Acute effect of Copaifera reticulata Ducke copaiba oil in rats tested in the elevated plus-maze: an ethological analysis.

OBJECTIVES: Copaiba oil oleoresin exuded from Copaifera reticulata Ducke (CRD) is commonly used in anti-inflammatory, healing and anti-tumoral folk medicines. The purpose of this study was to investigate the putative anxiolytic effect of acute administration of CRD. METHODS: CRD was administered (100, 400 and 800 mg/kg, p.o.) to male Wistar rats submitted to the elevated plus-maze model of anxiety using an ethopharmacological analysis. KEY FINDINGS: In comparison with control rats, CRD increased the percentage of entries in the open arms over the entire dose range tested (vehicle, 33.6 +/- 4.5; CRD 100 mg/kg, 44.67 +/- 3.68; CRD 400 mg/kg, 47.2 +/- 2.3; CRD 800 mg/kg, 50.7 +/- 2.2) and the percentage of time spent in the open arms of the elevated plus-maze at the highest dose (800 mg/kg) (vehicle, 26.4 +/- 5.7; CRD 800 mg/kg, 52.0 +/- 2.7).
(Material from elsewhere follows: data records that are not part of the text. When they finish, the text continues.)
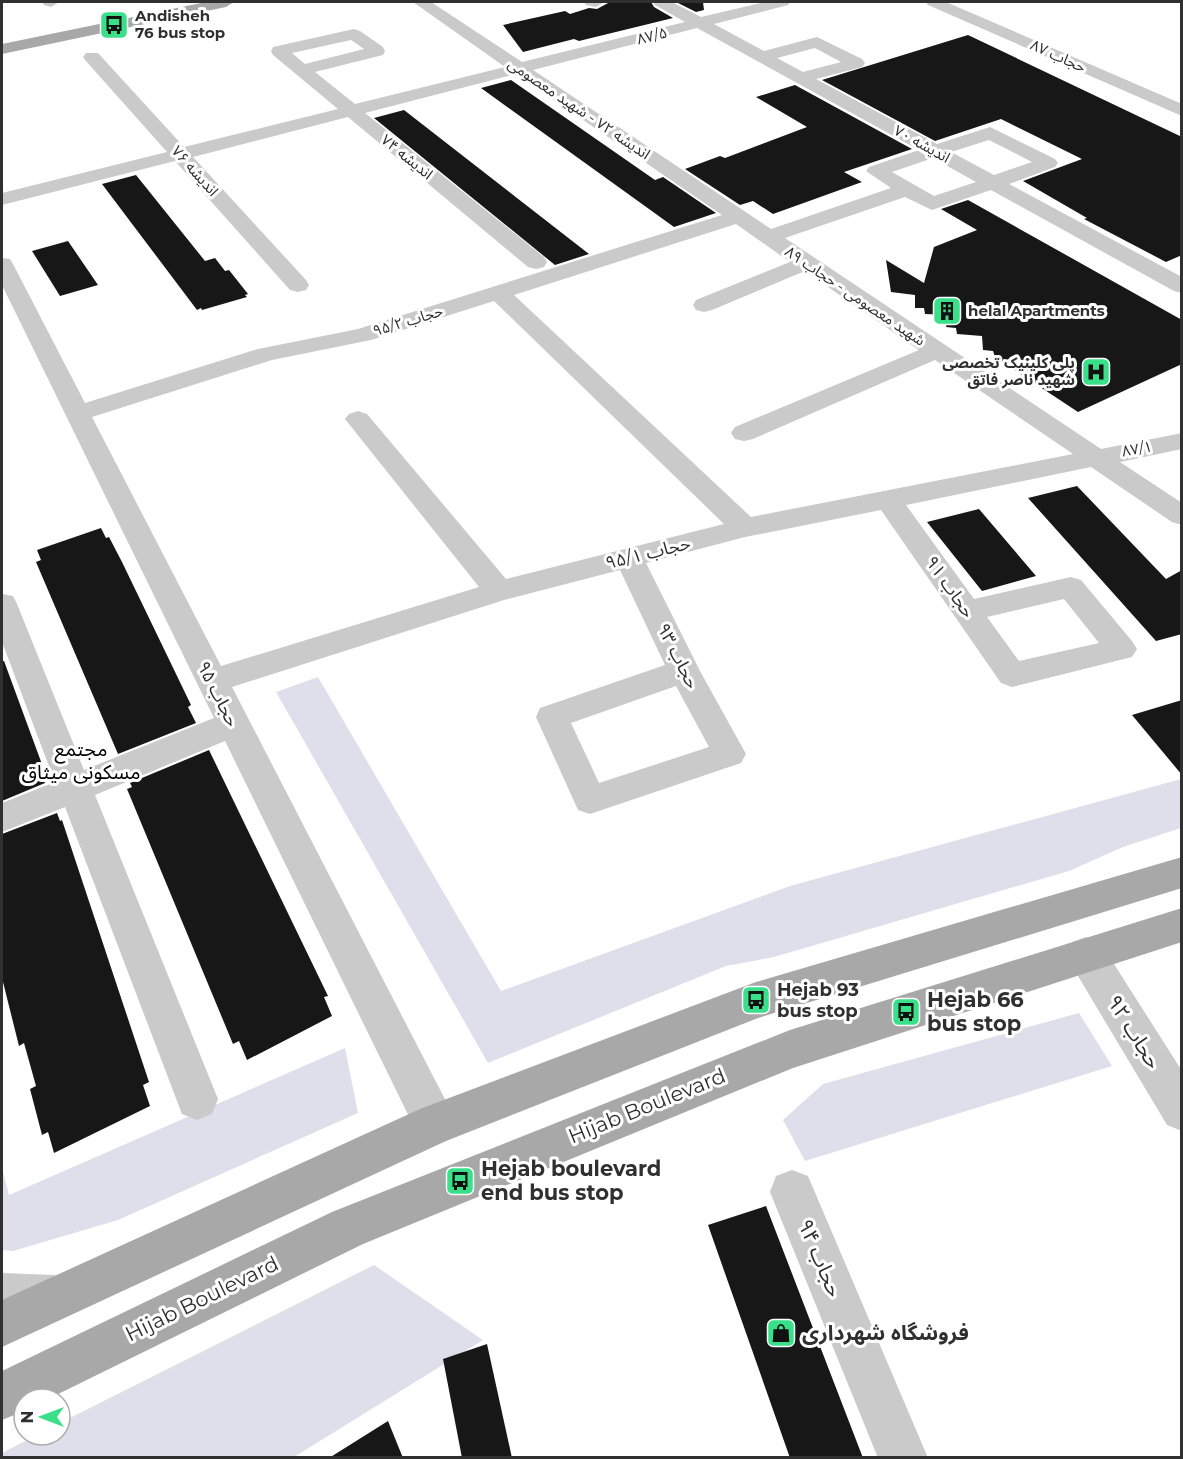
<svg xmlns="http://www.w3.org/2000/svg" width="1183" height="1459" font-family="Montserrat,'Noto Sans Arabic',sans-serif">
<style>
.green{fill:#dfdfec}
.building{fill:#171717}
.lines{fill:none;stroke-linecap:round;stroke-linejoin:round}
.minor{fill:#cacaca;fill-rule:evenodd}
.major{fill:#a8a8a8;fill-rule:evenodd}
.labels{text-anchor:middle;stroke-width:6;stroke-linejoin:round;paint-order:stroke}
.far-poi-label{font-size:15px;font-weight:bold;fill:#303030;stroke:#fff;text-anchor:start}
.far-street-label{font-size:15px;fill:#303030;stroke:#fff}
.street-label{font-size:18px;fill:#303030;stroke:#fff}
.poi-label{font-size:18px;font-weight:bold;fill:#303030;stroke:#fff;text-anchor:start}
.neighbourhood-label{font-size:20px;fill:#000;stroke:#fff}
.near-poi-label{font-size:21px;font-weight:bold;fill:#303030;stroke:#fff;text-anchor:start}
.near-street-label{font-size:21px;fill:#303030;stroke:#fff}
</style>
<rect width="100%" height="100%" fill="#fff"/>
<path class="green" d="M318,677L501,991L790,886L1181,779V828L1123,847L1069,871L774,957L726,966L488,1063L276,692Z
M1079,1013L1112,1066L805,1161L783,1120L823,1084Z
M345,1048L358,1113L118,1220L13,1251L2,1250V1168L9,1195Z
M374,1265L483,1340L294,1457L2,1458V1453L37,1435H60V1423Z"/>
<path class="building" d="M610,2H651L654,7L673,18L579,41L574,39L523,52L503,25L565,11L570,14L589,8L597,9Z
M676,2H703L704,10L696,12Z
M968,35L1182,137V255L1166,262L1084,219L1087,218L1023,181L1082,159L1001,119L935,141L822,80Z
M511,80L655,180L663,177L716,213L674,227L481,88Z
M795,85L912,149L844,172L862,182L773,214L753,201L740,205L685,169L720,156L725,158L807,127L756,97Z
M404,110L589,254L555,265L374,118Z
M136,175L205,261L215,258L225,271L229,270L248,294L245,295L247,297L202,310L201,308L197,310L102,184Z
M968,200L1182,320V364L1078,412L995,357L993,351L983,350L982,336L957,334L956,328L946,327L949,315L925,314L924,308H915V295L891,292L886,260L924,283L934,247L977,230L941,209Z
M68,241L98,285L60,296L32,251Z
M1077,486L1166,579L1182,570V634L1156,641L1028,498Z
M979,509L1036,576L982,591L927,522Z
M101,528L106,538L109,537L122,562L191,705L188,707L196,723L118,754L36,562L41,560L37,550Z
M2,661H4L43,767L40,768L45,783L2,801Z
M1182,700V775L1132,715Z
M209,750L328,996L324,997L332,1016L247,1060L239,1041L233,1044L127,789L132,787L130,783Z
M57,813L60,821L62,820L149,1082L143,1085L150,1106L54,1153L48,1132L42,1135L30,1089L36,1086L24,1043L19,1046L2,978V834Z
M766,1206L863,1458H790L708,1225Z
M487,1344L512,1458H462L443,1359Z
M388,1421L403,1458H329Z"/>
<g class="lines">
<path class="minor" d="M42,2H59L51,7L44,5Z
M413,2H431L522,62L685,22L655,5L653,2H672L701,17L765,2H790L788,5L714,24L764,51L817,37L862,59L865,63L862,67L816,79L937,144L990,127L1055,159L1058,163L1055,167L1009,184L1182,277V293L1174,291L991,190L932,210L905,197L785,238L1101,449L1182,433V449L1120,462L1182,503V525L1172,522L1091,467L906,505L974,599L1071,577L1081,580L1132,641L1137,649L1132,657L1012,687L1001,683L881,510L745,537L646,563L700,671L746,754L741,763L590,814L578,810L536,717L540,708L665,665L620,570L504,600L232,687L450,1109L456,1124L450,1139L435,1145L420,1139L225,741L95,795L218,1099L212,1114L197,1120L182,1114L65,807L2,832V803L55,782L2,642V594L13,596L17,604L84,770L214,718L2,285V258L10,259L13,264L85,403L258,349L358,329L722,215L516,74L365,113L544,257L547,262L544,267L536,269L528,267L348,117L193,157L306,280L309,285L306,290L298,292L290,290L175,161L2,205V193L167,152L86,61L83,57L86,53H98L184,147L338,109L273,55L271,51L273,47L354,29L360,31L383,47L385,51L383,55L315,72L355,104L505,67ZM697,28L919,150L869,167L866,171L891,188L771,229L533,70ZM351,40L364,49L305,64L292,53ZM815,48L841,62L803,72L777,58ZM989,140L1032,162L994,175L951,152ZM933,158L976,182L934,196L892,172ZM736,224L790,262L696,300L693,305L696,310L704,312L712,310L805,271L919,350L735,427L731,433L735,439L744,441L753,439L935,360L1073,454L751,517L514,295ZM494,301L724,524L506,579L367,414L358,411L349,414L345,419L349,424L479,587L221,666L92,417L272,360L371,340ZM1064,599L1099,643L1019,661L987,617ZM676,686L709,747L599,783L571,723Z
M584,2H604L596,7L586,5Z
M926,2H946L1182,104V116L928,5Z
M1086,937L1100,942L1182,1071V1131L1167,1125L1072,966L1067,954L1072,942Z
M792,1170L808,1176L928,1458H878L770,1192L776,1176Z
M2,1273L54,1275L70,1282L77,1298L70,1314L54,1321L2,1319Z"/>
<path class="major" d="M206,2H234L226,7L2,54V44Z
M1182,857V888L758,1018L446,1141L2,1347V1300L420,1109L756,982Z
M1182,908V942L793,1068L363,1244L48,1399H24V1411L2,1420V1371L332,1212L790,1030Z"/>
</g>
<defs>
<g id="bus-square" transform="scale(1.5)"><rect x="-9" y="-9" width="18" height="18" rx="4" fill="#3adf8a" stroke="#fff"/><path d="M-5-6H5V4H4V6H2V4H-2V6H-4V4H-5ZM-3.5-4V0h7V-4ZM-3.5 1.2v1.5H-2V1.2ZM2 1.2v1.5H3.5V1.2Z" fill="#111"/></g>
<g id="building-square" transform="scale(1.5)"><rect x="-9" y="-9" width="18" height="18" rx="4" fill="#3adf8a" stroke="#fff"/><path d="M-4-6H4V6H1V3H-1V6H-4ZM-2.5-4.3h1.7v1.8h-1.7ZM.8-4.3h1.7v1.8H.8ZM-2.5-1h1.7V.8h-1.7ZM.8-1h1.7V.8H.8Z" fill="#111"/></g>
<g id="hospital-square" transform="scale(1.5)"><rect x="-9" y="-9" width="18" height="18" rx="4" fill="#3adf8a" stroke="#fff"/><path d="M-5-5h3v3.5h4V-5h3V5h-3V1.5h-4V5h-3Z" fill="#111"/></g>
<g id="shop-square" transform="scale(1.5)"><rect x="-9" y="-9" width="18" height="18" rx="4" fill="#3adf8a" stroke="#fff"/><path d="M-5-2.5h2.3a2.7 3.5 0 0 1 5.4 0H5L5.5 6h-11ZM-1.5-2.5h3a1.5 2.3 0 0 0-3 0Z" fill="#111"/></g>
</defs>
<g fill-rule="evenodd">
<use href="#bus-square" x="114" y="25"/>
<use href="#building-square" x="947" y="311"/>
<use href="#hospital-square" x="1096" y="372"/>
<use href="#bus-square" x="756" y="1000"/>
<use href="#bus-square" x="906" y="1012"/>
<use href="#bus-square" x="460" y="1181"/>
<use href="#shop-square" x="781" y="1333"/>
</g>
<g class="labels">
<g class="far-poi-label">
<text x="135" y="21">Andisheh<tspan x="135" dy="17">76 bus stop</tspan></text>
<text x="968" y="316">helal Apartments</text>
<text x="1075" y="368" text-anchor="end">پلی کلینیک تخصصی<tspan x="1075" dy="17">شهید ناصر فاتق</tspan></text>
</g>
<g class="far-street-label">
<text transform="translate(652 36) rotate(-14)" y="5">۸۷/۵</text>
<text transform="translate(1058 56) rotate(24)" y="5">حجاب ۸۷</text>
<text transform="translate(579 109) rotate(34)" y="5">اندیشه ۷۲ - شهید معصومی</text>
<text transform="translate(922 144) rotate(29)" y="5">اندیشه ۷۰</text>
<text transform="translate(407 157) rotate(39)" y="5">اندیشه ۷۴</text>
<text transform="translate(195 171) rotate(48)" y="5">اندیشه ۷۶</text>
<text transform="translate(855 296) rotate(34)" y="5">شهید معصومی - حجاب ۸۹</text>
<text transform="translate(408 321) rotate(-17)" y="5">حجاب ۹۵/۲</text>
<text transform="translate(1137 449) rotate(-10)" y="5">۸۷/۱</text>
</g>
<g class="street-label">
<text transform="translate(648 553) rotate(-14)" y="6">حجاب ۹۵/۱</text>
<text transform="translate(950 587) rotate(55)" y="6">حجاب ۹۱</text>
<text transform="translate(678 656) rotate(63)" y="6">حجاب ۹۳</text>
<text transform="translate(218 694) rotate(63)" y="6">حجاب ۹۵</text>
</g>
<g class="poi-label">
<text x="777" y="996">Hejab 93<tspan x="777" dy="21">bus stop</tspan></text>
</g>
<g class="neighbourhood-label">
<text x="81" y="756">مجتمع<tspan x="81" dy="23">مسکونی میثاق</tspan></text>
</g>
<g class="near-poi-label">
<text x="927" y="1007">Hejab 66<tspan x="927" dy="24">bus stop</tspan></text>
<text x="481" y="1176">Hejab boulevard<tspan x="481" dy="24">end bus stop</tspan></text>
<text x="802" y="1340">فروشگاه شهرداری</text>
</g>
<g class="near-street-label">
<text transform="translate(1134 1032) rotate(58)" y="7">حجاب ۹۲</text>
<text transform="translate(647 1106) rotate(-22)" y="7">Hijab Boulevard</text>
<text transform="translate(820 1258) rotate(67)" y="7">حجاب ۹۴</text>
<text transform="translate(202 1299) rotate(-26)" y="7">Hijab Boulevard</text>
</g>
</g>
<rect width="1183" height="1459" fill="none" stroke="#303030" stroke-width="6"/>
<g transform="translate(42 1417) rotate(270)"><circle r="28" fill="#ffffff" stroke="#acacac" stroke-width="1.5"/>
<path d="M0-4.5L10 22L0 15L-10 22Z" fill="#3adf8a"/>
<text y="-9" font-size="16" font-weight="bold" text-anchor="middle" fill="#303030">N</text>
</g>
</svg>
A standard anxiolytic, diazepam (3 mg/kg, p.o.), was used as a positive control. In a similar way, diazepam increased the percentage of entries and time spent in the open arms when compared with vehicle (% open entries: vehicle, 45.4 +/- 1.3; diazepam, 50.7 +/- 1.9; % time spent in open arms: vehicle, 28.2 +/- 0.9; diazepam, 38.9 +/- 1.2). Regarding ethological measures, CRD at the highest dose (800 mg/kg) reduced peeping out (anxiety-related behaviour) (vehicle, 3.1 +/- 0.6; CRD, 0.9 +/- 0.2) and increased end-arm activity (vehicle, 0.2 +/- 0.2; CRD, 2.0 +/- 0.4), indicating an enhanced tendency of the rats to explore actively the potentially dangerous areas of the maze. Diazepam decreased peeping out (vehicle, 3.3 +/- 0.3; diazepam, 1.0 +/- 0.2) and flat-back approach (vehicle, 0.8 +/- 0.2; diazepam, 0.2 +/- 0.1) and increased end-arm activity (vehicle, 0.3 +/- 0.1; diazepam, 2.5 +/- 0.3) and head-dipping (vehicle, 8.2 +/- 0.4; diazepam, 12.0 +/- 0.5). CONCLUSIONS: These data showed, for the first time, that acute treatment with CRD copaiba oil produced a dose-dependent anxiolytic-like effect over the dose range tested, on conventional and ethological parameters, without adversely affecting general activity levels.